Mind the Gap


Those who have travelled on the London Underground will recall being implored to “Mind the gap”. This simple and effective 3-word phrase has been playing for almost half a century at stations where there are curved platforms. When a train, being straight, stops at such a platform an unsafe gap is created.

To warn travellers of the risk, an automated announcement was created in 1968. An actor was employed to do the first recording, but he later demanded royalties. Ongoing costs had not been budgeted so, to keep costs down, a test recording taped by audio technician Peter Lodge was used instead.

Peter may thus have some claim to being the original contender for The Voice and the simple three-word command became the genesis for similar announcements around the world. Some keep to the original three words while others add verbiage. In France, it is heard as “Attention à la marche en descendant du train” – “Watch your step while getting off the train”. In Athens it is "Mind the gap between the train and the platform". In Stockholm, "Mind the distance between carriage and platform when you exit".

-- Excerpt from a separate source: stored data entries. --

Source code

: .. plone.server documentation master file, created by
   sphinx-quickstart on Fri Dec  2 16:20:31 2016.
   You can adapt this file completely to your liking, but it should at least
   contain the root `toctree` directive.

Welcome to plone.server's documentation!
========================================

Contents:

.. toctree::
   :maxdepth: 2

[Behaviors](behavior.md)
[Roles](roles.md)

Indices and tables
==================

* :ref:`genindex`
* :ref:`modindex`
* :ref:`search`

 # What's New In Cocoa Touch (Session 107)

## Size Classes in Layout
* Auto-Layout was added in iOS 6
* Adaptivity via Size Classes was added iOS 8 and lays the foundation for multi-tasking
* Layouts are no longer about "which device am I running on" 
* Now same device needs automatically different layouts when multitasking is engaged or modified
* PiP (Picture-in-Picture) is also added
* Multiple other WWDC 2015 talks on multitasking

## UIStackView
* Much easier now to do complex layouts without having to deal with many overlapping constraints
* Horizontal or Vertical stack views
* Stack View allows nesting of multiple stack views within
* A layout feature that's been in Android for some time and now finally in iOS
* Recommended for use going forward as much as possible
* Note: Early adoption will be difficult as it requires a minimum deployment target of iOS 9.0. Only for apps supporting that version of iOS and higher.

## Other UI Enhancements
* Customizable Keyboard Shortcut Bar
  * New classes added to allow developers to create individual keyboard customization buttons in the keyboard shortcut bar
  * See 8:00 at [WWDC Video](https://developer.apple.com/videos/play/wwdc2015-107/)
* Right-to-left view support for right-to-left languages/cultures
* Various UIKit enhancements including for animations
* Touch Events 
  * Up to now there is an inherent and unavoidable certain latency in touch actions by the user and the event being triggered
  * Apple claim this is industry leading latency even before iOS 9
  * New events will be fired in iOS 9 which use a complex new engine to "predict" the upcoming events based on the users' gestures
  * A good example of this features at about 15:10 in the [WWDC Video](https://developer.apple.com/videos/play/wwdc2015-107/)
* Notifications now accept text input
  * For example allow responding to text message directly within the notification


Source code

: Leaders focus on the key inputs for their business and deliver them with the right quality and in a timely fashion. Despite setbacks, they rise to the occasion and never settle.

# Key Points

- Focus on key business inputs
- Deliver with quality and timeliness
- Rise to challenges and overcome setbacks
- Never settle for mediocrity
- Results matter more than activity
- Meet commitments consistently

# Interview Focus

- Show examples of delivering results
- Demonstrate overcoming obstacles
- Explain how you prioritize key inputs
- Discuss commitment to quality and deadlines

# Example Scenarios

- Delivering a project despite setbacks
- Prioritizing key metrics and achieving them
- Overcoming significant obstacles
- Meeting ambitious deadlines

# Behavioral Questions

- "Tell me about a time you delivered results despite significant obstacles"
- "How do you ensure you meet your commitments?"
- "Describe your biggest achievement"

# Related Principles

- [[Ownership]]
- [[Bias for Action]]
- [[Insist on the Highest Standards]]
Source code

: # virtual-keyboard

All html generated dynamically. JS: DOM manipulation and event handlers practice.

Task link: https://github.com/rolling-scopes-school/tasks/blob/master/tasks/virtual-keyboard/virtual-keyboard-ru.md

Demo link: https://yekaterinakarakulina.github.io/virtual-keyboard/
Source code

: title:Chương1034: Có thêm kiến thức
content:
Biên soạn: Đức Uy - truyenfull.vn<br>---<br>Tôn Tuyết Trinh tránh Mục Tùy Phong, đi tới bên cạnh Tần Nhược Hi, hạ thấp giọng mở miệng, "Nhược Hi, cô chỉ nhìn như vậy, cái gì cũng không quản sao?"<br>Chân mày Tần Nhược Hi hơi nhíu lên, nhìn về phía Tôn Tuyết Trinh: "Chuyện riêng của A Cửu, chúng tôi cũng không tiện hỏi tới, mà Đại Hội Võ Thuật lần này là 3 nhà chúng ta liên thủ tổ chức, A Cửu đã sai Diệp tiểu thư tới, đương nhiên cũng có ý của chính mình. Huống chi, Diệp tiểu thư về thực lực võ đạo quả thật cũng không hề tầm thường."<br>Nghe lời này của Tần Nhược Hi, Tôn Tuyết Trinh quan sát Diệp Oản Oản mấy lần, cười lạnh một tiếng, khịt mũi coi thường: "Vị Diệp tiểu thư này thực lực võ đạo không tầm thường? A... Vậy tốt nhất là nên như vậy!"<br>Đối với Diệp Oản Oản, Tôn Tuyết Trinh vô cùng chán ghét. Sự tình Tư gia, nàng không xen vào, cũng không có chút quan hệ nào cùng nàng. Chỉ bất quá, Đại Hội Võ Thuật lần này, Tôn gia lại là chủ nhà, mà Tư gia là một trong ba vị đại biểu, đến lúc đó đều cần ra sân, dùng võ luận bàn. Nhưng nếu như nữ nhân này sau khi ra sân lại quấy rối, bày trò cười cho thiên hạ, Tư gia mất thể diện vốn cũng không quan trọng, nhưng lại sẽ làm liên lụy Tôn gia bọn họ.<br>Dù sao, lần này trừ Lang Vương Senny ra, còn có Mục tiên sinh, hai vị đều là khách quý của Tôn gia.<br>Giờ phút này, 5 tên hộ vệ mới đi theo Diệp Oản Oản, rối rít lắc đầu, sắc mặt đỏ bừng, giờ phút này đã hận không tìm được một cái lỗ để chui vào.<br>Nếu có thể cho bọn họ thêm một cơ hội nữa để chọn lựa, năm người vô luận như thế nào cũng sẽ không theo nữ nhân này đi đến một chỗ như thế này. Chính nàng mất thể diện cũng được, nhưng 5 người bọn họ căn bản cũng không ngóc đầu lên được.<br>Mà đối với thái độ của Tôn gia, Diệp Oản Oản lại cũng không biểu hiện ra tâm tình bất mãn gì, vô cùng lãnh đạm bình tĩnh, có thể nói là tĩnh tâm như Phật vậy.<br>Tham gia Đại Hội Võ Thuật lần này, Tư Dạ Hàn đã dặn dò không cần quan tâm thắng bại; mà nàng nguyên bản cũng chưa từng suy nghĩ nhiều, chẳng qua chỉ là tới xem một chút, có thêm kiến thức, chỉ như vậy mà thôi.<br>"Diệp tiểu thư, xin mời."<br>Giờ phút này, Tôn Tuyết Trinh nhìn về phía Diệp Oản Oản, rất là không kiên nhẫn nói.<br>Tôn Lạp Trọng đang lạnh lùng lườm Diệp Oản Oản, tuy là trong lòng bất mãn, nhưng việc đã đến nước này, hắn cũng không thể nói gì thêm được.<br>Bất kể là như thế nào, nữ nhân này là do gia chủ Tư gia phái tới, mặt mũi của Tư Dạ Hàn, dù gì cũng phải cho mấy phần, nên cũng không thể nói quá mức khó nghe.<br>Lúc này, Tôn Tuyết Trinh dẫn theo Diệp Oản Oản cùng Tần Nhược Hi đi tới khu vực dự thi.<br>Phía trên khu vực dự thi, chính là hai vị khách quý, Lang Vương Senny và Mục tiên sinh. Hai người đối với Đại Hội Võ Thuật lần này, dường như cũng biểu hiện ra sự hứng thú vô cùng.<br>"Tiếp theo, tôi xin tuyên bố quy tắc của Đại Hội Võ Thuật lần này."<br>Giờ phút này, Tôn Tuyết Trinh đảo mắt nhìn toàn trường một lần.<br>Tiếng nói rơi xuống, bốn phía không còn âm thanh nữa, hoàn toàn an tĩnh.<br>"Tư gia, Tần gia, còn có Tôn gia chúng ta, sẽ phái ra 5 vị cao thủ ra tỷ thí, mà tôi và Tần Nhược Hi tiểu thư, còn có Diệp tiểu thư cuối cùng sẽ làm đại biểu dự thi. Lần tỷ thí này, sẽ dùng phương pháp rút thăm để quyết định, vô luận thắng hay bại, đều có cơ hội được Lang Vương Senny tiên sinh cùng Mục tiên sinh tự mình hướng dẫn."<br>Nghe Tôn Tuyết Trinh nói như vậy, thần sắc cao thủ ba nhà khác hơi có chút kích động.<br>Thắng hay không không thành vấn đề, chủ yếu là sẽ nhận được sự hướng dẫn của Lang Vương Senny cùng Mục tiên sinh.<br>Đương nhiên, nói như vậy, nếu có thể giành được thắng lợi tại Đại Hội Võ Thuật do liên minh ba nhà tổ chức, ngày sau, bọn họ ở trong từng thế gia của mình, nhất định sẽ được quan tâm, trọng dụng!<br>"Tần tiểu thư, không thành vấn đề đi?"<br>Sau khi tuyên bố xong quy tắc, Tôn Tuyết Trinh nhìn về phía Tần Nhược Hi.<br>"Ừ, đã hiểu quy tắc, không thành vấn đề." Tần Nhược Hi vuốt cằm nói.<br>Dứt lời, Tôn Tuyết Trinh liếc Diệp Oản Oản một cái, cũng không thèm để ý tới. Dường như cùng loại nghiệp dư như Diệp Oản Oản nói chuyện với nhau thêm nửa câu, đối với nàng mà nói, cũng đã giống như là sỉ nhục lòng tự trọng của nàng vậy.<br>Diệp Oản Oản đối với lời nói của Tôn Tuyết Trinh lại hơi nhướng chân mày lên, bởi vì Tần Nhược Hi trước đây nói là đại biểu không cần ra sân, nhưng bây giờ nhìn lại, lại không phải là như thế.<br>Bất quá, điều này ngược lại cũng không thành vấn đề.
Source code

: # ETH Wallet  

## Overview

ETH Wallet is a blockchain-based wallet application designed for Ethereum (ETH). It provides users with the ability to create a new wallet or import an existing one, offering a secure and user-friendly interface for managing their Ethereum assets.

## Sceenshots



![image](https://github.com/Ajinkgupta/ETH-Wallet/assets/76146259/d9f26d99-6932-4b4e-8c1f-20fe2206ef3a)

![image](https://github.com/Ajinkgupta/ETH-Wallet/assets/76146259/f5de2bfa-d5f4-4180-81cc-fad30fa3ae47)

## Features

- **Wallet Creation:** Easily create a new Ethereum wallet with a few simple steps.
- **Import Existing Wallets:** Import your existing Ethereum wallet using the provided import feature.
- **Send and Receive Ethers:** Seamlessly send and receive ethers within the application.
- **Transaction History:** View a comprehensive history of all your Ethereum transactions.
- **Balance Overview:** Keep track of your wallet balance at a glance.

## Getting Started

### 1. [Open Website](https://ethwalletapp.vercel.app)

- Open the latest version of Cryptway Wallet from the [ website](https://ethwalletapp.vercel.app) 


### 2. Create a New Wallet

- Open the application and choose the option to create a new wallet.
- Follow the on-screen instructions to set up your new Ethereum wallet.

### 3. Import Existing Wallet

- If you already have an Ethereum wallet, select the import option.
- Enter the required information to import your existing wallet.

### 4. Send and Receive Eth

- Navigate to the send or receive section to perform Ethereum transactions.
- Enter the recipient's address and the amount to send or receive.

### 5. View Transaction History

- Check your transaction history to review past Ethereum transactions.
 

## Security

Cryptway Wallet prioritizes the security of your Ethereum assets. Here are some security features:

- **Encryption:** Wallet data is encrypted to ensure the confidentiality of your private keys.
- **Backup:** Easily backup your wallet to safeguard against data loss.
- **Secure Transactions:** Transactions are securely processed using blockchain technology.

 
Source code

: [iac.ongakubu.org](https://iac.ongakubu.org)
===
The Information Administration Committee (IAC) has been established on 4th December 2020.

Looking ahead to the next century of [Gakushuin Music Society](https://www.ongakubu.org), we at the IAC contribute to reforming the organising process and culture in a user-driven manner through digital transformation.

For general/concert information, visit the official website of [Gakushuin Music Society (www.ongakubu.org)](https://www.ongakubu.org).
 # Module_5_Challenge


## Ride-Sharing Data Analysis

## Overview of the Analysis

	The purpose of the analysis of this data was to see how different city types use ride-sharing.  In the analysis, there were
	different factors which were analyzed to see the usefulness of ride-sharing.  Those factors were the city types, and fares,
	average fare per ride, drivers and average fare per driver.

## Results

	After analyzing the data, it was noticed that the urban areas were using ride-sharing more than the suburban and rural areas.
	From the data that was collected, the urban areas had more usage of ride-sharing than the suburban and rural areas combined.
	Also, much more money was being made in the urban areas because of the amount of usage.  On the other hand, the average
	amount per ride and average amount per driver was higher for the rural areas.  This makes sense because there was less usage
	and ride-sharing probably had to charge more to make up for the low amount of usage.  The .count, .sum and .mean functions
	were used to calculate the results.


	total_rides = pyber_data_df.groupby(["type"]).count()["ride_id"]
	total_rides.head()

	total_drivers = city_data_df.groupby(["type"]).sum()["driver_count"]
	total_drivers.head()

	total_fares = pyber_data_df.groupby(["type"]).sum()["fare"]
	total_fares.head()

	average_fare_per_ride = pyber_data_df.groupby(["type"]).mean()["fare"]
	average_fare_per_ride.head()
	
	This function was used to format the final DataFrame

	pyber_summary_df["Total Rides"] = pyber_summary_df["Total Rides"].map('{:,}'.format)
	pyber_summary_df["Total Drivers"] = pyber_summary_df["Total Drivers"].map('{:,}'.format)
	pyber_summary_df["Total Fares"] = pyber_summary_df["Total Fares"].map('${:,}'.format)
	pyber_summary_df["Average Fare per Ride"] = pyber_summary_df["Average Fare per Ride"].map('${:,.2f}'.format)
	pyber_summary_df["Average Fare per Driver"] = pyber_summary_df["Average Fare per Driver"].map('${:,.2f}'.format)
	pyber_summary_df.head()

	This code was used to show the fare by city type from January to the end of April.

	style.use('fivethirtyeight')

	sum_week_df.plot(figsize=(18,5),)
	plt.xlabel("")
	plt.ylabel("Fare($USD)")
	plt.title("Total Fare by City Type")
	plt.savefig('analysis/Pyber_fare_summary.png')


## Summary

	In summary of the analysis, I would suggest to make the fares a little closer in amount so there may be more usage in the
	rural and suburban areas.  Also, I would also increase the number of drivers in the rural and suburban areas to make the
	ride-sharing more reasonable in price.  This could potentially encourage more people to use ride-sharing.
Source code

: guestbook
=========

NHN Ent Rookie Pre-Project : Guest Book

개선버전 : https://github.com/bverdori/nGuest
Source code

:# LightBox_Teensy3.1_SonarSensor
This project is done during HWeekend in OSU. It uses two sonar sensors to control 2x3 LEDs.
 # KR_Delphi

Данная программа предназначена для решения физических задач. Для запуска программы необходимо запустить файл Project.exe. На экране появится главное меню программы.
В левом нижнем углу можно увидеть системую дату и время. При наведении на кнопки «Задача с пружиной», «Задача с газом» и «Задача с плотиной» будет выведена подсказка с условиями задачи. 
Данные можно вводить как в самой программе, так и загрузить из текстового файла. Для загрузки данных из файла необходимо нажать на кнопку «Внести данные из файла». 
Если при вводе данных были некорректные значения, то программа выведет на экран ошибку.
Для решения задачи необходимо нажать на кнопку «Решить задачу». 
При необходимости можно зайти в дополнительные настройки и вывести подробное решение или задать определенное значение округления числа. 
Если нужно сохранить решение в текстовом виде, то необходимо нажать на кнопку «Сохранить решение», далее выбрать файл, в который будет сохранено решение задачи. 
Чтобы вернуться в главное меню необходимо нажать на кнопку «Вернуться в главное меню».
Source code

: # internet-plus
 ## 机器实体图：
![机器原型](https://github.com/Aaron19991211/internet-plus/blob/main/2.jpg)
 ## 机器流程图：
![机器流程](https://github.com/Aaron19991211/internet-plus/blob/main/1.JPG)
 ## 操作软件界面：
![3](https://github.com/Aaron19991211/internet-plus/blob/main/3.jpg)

Each of them convey the message but the original portrays the intent without the fluff. “Mind the gap” is simple, clear and actionable.

So is good strategy.

Strategy is about closing the gap between current and desired states so as to deliver better outcomes to an organisation’s intended beneficiaries. A good strategic plan is simple, clear and actionable. Without the fluff.

Many of the plans we read fail this test. Either they don’t state up front what the plan is designed to achieve for the beneficiaries’ or they don’t demonstrate the clear linkage between taking action and the expected results.

It is the role of management to close the strategic gap between what is expected to occur in the absence of any changed strategies and what you want to occur as a result of investing in new strategies. The strategic gap between what you expect to occur and what you want to occur is shown below.

It is the role of the board to mind the gap by monitoring both the implementation of plans and the outcomes being delivered as a result of the strategic investments being made.

Effective strategy thus requires 4 elements:

  1. Clarity and unanimity on the results to be achieved.
  2. Measurable strategies that are divided into actionable tasks with resources assigned.
  3. Ongoing monitoring of performance against the intended outcomes.
  4. Accountability for delivery.

But many plans are simply a description of what an organisation is already doing. Or they are populated with so much extraneous information and trendy buzz words as to be useless at best and dangerous at their worst. Dangerous because neither those who have accountability for implementation nor those who have responsibility for monitoring the outcomes can make sense of what has to be done and what are the expected results.

As Churchill put it, “However beautiful the strategy, you should occasionally look at the results”.

Mind you, if you don’t mind the gap being there in the first place, as in you are satisfied with either under-performance or simply maintaining the status quo, don’t waste time and money conceiving, implementing and supposedly monitoring the strategy.

The annual strategy review and board-executive retreat will be a waste of everyone’s time if only lip-service is paid to the results being delivered.

Yes, it is important for directors and executives to be updated on economic outlooks, industry trends and the now popular disruption topics. However, the focus of such sessions should be to provide sufficient time, away from day to day activity, to reflect on whether the strategies are delivering the intended results. If they are not, the executive must propose new or revised strategies to reach the agreed targets.

If boards and executive teams don’t continually mind the gap, they are at risk of slipping into that dangerous state of complacent non-delivery.